## Data for review:
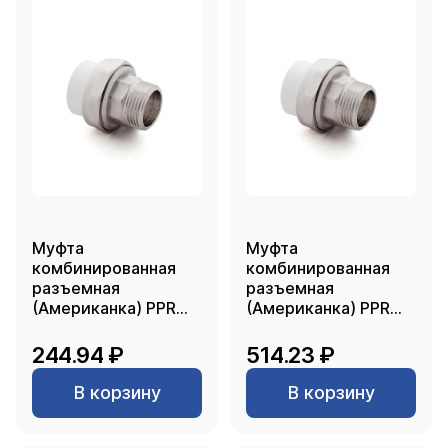
Муфта
Муфта
комбинированная
комбинированная
разъемная
разъемная
(Американка) PPR
(Американка) PPR
наружная резьба
наружная резьба
20х 1/2, белый, RTP
20х1, белый, RTP
244.94 ₽
514.23 ₽
В корзину
В корзину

## About this task:
Please reproduce the data above word for word, skipping all images.

## Solution to this exercise:
Муфта
Муфта
комбинированная
комбинированная
разъемная
разъемная
(Американка) PPR
(Американка) PPR
наружная резьба
наружная резьба
20х 1/2, белый, RTP
20х1, белый, RTP
244.94 ₽
514.23 ₽
В корзину
В корзину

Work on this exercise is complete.